Post-Training Quantization via Residual Truncation and Zero Suppression for Diffusion Models
This work addresses deployment challenges for diffusion models by enabling efficient 4-bit quantization, which is incremental but improves upon existing techniques for AI practitioners in image generation.
The paper tackles the challenge of extending post-training quantization to 4 bits for diffusion models, which often lose texture fidelity due to rounding errors, and proposes QuaRTZ, a method that achieves an FID of 6.98 on FLUX.1-schnell, outperforming prior methods like SVDQuant.

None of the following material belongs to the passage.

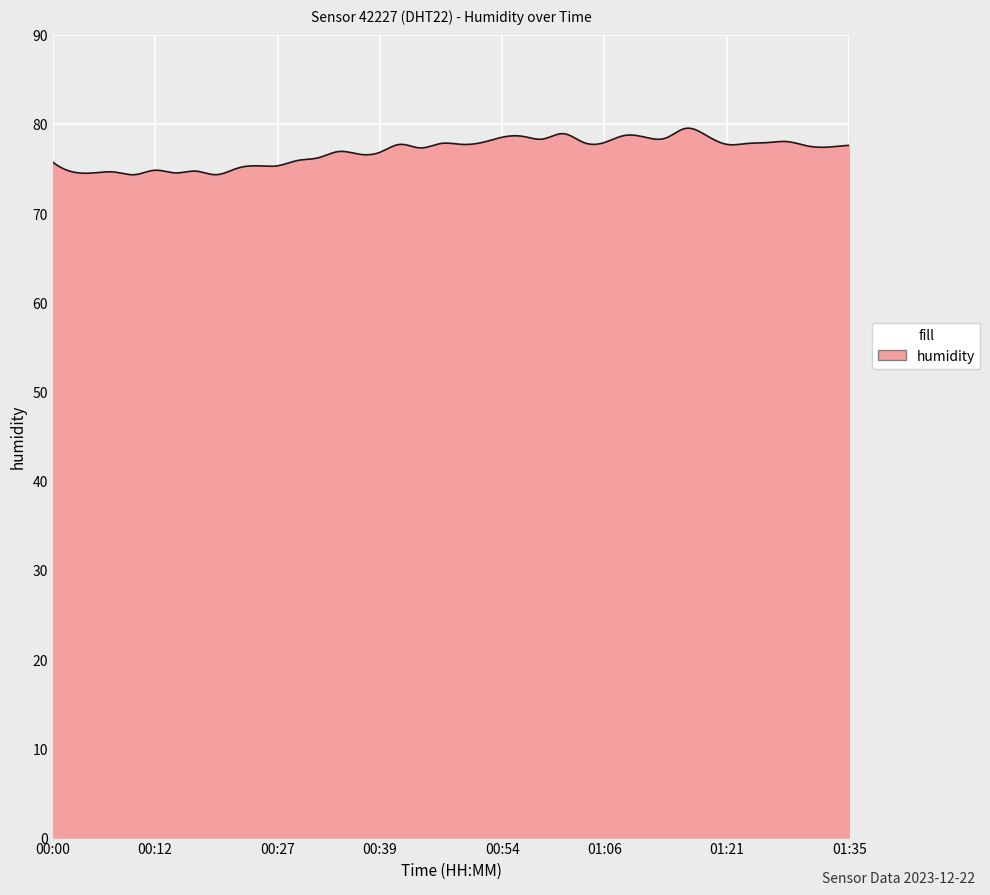

What is the smallest value displayed?

74.3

Diffusion models achieve high-quality image generation but face deployment challenges due to their high computational requirements. Although 8-bit outlier-aware post-training quantization (PTQ) matches full-precision performance, extending PTQ to 4 bits remains challenging. Larger step sizes in 4-bit quantization amplify rounding errors in dense, low-magnitude activations, leading to the loss of fine-grained textures. We hypothesize that not only outliers but also small activations are critical for texture fidelity. To this end, we propose Quantization via Residual Truncation and Zero Suppression (QuaRTZ), a 4-bit PTQ scheme for diffusion models. QuaRTZ applies 8-bit min-max quantization for outlier handling and compresses to 4 bits via leading-zero suppression to retain LSBs, thereby preserving texture details. Our approach reduces rounding errors and improves quantization efficiency by balancing outlier preservation and LSB precision. Both theoretical derivations and empirical evaluations demonstrate the generalizability of QuaRTZ across diverse activation distributions. Notably, 4-bit QuaRTZ achieves an FID of 6.98 on FLUX.1-schnell, outperforming SVDQuant that requires auxiliary FP16 branches.